Luis Diaz wrote 12/30/2016 at 18:39 point

Hi!

This is a very nice project. Thanks for sharing.

Do you have BOM for the project? Will love to build one for myself :)

  Are you sure? yes | no

Kuldeep Singh Dhaka wrote 12/30/2016 at 19:58 point

Hi Luis,

The design has few problem that im planning to fix soon.

And then upload the complete improvised design. :)

  Are you sure? yes | no

Luis Diaz wrote 01/02/2017 at 11:47 point

Nice! Thanks!

  Are you sure? yes | no

Kuldeep Singh Dhaka wrote 05/28/2017 at 18:31 point

@Luis Diaz Full code & design is public now.

  Are you sure? yes | no

Luis Diaz wrote 05/29/2017 at 17:47 point

Thank you :D

  Are you sure? yes | no

Craig Hissett wrote 12/30/2016 at 15:06 point

This is fantastic.

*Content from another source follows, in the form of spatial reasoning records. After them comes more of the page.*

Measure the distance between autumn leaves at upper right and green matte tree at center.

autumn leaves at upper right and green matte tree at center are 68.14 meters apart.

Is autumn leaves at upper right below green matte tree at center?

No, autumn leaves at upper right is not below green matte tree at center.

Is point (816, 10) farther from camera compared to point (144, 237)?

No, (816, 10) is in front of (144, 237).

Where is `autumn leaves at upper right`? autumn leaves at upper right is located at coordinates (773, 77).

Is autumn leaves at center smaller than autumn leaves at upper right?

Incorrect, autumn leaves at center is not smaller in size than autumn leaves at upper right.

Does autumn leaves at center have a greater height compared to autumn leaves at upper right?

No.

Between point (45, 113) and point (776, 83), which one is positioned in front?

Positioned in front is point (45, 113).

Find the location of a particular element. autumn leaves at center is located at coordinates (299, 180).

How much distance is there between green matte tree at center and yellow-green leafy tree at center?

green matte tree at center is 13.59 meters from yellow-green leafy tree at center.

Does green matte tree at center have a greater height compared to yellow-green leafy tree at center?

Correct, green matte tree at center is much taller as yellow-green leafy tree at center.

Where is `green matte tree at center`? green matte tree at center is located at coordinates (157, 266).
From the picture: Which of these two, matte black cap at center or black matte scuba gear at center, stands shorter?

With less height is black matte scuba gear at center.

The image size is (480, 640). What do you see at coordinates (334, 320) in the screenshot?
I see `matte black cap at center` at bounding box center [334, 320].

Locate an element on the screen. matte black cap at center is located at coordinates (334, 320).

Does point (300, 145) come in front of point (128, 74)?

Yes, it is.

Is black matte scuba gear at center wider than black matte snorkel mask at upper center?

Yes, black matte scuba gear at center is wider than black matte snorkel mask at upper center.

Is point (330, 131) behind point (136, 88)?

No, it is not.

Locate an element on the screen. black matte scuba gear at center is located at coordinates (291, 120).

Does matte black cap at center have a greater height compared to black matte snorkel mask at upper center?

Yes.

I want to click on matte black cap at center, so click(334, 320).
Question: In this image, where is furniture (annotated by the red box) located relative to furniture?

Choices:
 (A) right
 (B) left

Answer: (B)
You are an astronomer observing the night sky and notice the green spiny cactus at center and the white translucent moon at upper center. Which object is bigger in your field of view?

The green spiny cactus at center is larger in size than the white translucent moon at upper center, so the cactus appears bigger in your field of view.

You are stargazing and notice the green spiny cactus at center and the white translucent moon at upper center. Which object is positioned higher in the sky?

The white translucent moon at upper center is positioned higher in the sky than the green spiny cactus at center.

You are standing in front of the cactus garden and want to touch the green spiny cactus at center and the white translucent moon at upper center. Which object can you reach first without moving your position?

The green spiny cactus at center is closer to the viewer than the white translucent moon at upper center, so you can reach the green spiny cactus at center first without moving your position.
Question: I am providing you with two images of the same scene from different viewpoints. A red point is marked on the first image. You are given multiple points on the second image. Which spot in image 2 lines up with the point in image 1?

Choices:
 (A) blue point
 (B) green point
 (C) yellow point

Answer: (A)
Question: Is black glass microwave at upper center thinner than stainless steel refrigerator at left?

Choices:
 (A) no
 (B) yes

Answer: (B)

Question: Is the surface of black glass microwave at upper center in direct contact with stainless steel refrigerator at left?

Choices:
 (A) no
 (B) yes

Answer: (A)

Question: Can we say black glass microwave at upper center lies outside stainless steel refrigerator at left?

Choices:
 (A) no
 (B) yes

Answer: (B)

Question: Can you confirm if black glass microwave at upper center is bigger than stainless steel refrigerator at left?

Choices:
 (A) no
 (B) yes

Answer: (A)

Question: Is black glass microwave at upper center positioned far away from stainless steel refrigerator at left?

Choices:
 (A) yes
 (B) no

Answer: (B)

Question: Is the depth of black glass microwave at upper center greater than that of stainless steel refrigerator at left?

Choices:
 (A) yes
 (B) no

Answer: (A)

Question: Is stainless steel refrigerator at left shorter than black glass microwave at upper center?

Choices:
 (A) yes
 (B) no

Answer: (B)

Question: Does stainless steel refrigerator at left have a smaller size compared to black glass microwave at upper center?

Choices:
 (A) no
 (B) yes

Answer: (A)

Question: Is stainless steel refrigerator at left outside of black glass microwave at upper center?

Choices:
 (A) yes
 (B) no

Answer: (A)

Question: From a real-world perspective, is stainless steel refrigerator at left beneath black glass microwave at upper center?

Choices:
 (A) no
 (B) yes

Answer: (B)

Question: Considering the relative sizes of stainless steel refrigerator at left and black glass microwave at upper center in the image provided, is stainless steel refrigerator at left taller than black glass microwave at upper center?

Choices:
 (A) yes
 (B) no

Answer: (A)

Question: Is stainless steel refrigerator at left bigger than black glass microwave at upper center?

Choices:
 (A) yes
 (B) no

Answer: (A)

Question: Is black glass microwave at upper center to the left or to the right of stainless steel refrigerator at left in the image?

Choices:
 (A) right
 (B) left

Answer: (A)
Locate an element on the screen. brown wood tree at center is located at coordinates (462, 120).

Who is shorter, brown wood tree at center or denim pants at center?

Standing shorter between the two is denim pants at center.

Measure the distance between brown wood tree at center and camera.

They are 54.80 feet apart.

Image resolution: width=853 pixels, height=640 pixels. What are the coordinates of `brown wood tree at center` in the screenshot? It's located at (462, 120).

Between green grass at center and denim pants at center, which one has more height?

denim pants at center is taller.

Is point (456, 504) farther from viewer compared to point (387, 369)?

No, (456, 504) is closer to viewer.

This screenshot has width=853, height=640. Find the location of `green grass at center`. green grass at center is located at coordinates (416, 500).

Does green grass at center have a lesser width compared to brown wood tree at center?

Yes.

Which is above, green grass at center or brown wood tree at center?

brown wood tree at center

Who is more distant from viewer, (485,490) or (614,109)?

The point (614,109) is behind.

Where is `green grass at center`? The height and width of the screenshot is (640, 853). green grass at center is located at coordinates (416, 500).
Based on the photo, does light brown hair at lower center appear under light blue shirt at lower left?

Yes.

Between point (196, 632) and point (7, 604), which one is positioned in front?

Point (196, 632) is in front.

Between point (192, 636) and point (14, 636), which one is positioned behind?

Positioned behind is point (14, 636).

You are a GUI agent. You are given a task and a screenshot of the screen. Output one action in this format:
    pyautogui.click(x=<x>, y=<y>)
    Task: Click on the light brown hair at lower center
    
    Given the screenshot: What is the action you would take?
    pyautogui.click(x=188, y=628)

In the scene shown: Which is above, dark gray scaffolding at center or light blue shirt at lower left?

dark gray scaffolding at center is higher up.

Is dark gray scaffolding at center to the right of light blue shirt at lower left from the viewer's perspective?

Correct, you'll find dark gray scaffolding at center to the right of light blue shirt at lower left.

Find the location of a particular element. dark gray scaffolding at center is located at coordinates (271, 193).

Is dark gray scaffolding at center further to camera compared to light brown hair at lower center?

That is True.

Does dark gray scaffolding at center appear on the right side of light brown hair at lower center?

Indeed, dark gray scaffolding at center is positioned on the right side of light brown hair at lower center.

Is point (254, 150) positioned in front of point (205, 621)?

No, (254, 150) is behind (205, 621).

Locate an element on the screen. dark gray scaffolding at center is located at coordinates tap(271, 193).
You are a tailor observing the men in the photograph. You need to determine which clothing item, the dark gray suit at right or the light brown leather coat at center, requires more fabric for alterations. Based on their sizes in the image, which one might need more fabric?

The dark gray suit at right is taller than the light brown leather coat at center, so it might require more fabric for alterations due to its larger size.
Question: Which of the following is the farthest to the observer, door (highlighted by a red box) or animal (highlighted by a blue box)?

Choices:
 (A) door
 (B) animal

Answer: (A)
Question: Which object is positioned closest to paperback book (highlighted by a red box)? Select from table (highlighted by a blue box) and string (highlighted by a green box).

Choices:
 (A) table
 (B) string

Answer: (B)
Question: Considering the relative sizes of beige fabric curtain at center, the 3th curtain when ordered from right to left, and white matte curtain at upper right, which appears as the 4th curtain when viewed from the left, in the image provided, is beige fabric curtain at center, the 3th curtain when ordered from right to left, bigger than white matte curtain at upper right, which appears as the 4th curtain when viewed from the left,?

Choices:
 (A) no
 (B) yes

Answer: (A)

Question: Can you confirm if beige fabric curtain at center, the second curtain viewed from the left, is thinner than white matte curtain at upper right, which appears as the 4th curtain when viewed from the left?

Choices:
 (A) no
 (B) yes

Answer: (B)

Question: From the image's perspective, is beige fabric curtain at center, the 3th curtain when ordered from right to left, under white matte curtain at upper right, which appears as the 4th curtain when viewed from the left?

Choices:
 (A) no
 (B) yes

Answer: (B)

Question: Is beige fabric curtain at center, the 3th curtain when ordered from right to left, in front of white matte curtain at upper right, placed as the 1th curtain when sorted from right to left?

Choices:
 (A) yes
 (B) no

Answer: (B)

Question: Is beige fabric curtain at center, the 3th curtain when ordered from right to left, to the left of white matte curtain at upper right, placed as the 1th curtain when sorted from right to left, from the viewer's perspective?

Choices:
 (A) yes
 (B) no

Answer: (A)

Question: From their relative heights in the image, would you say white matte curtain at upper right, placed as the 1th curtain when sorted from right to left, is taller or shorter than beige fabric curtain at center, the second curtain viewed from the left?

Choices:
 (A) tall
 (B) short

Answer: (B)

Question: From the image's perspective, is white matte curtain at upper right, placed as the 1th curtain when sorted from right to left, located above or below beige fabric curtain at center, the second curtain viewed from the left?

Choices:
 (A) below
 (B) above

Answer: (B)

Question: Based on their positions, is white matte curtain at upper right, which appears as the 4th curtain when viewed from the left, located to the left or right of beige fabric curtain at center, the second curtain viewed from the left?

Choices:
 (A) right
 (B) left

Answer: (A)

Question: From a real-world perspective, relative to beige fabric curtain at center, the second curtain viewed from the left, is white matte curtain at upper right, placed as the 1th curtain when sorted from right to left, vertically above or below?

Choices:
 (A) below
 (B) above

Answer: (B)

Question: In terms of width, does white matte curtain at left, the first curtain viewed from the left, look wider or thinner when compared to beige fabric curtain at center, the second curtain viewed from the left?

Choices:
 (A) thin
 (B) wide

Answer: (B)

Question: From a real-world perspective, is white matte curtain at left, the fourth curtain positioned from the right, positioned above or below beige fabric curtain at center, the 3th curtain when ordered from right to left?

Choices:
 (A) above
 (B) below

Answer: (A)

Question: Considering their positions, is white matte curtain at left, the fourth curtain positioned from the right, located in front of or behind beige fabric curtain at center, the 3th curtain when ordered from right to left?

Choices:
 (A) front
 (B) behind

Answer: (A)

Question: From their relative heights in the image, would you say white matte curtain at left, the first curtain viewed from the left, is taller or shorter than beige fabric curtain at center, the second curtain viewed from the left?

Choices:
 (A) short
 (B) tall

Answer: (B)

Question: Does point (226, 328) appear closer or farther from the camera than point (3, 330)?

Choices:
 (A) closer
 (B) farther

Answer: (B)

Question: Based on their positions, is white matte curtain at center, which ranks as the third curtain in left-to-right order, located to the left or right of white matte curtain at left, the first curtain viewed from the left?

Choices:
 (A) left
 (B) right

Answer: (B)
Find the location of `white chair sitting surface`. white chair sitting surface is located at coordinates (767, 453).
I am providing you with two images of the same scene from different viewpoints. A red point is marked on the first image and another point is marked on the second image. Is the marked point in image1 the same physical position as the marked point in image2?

So many uses for a handy terminal such as this.

  Are you sure? yes | no

Kuldeep Singh Dhaka wrote 12/30/2016 at 15:21 point

Thank you!

  Are you sure? yes | no

Craig Hissett wrote 12/30/2016 at 16:03 point

You're more than welcome!

If you ever start selling these get in touch; I'd love to get one.

I currently use and arduino with lcd shield and a few buttons to pass commands to devices via serial,  but it involves having to hardcode commands into the menu to be senylon hen selected . The keyboard support on this would make life so much easier!

  Are you sure? yes | no

ethan.dicks wrote 12/22/2016 at 20:04 point

Very nice for many things, but I still use vintage dumb terminals attached to real and emulated vintage machines (mostly PDP-8, PDP-11, etc., but a few others), and there are plenty of programs that aren't just writing to stdout (that use curses or just raw VT100 control sequences) that expect a minimum screen size of 80x24.  Some vintage apps check, but they are really only checking for 80x24 vs 132x24.  The screen layouts assume a minimum of 80 cols wide.

Great start though.  Definitely clean and minimal, and I do appreciate the support for both USB and PS/2 keyboards.

  Are you sure? yes | no

Kuldeep Singh Dhaka wrote 12/23/2016 at 20:59 point

@ethan.dicks I agree, I have felt the same.

Need to find a LCD that is appropriate in number of pixel, screen area and price (and still "fit" on the palm).
Thank you for your inputs.

  Are you sure? yes | no

Wenting Z. wrote 12/24/2016 at 01:57 point

80x24 text using  5x7 text requires a resolution of 480*192, I think these 3.2 IPS 480*320 screens worth a try. I'm currently in China and planning go back to the U.S. next month. And I got a LOT of different screens here with very low price (3.2 IPS 480*320 for $1 each, 4.0 IPS 800*480 for $2 each)! If you are interested, I can send you some screens :)

  Are you sure? yes | no

Kuldeep Singh Dhaka wrote 12/25/2016 at 14:17 point

@Wenting Z. Interesting! lets talk on this more. :)

  Are you sure? yes | no

Kuldeep Singh Dhaka wrote 03/20/2017 at 17:01 point

@ethan.dicks Please see update on the rev 3!